### Exercise description
Answer these questions from the text below on synaptic plasticity.
(a) How does the text describe a synapse?
(b) What two abilities did the peptide improve in rats?
(c) For how long, according to one of the researchers, has it been known that synaptic connections are not fixed from birth?

### Document excerpt
□ □ □ □ □ □ □

According to a recent study a process called synaptic plasticity could help us understand how the brain functions. The human brain contains trillions of connections called synapses (a bridge that connects neurons) whose pattern of activity controls all brain functions. These synaptic connections are dynamic in their properties. This process, known as synaptic plasticity, has been proposed as the cellular basis for learning and memory.
Changes in synaptic plasticity mechanisms are supposed to be responsible for mental disorders, such as autism, Alzheimer’s disease and several forms of mental disorders.
The study throws light on the information on the molecular mechanisms of synaptic plasticity, and how this process may be employed to improve cerebral performance.
They find that synapses can be made more elastic by using a small protein fragment (peptide) derived from a neuronal protein involved in cell-to-cell communication. This can initiate the facilitation of synaptic plasticity.
In rats this peptide improved their ability to learn and improved their ability to retain spatial information.
”We have known for three decades that synaptic connections are not fixed from birth, but they respond to neuronal activity modifying their strength. Thus, outside stimuli will lead to the potentiation of some synapses and the weakening of others. It is precisely this code of ups and downs what allows the brain to store information and form memories during learning,” said one of the researchers.
Within this framework, these new findings demonstrate that synaptic plasticity mechanisms can be manipulated pharmacologically in adult mammals, with the aim of enhancing cognitive ability.

□ □ □ □ □ □ □

### Entries supplied
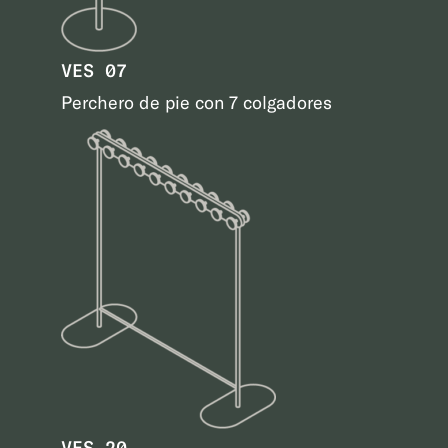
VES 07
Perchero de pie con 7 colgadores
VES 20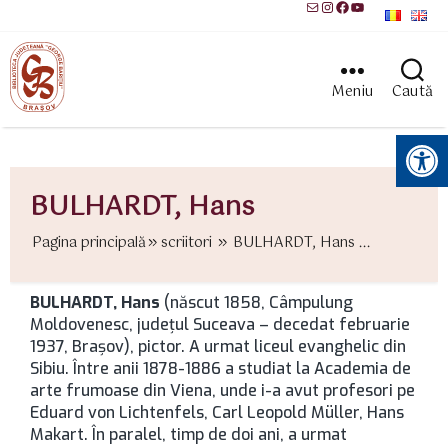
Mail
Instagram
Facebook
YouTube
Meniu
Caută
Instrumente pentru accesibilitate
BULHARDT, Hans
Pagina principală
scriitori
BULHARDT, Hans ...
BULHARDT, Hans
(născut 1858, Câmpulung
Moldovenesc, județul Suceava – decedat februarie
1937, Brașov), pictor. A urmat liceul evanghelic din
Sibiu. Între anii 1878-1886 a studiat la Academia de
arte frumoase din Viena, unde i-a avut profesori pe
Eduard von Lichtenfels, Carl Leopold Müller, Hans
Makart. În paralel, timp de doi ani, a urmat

□ □ □ □ □ □ □

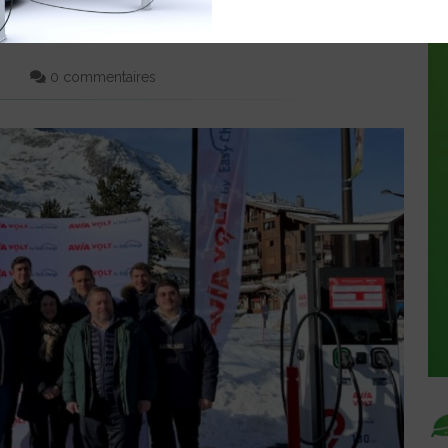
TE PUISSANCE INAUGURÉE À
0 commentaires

□ □ □ □ □ □ □

### Answer to this exercise
(a) A bridge that connects neurons.
(b) Their ability to learn and their ability to retain spatial information.
(c) Three decades.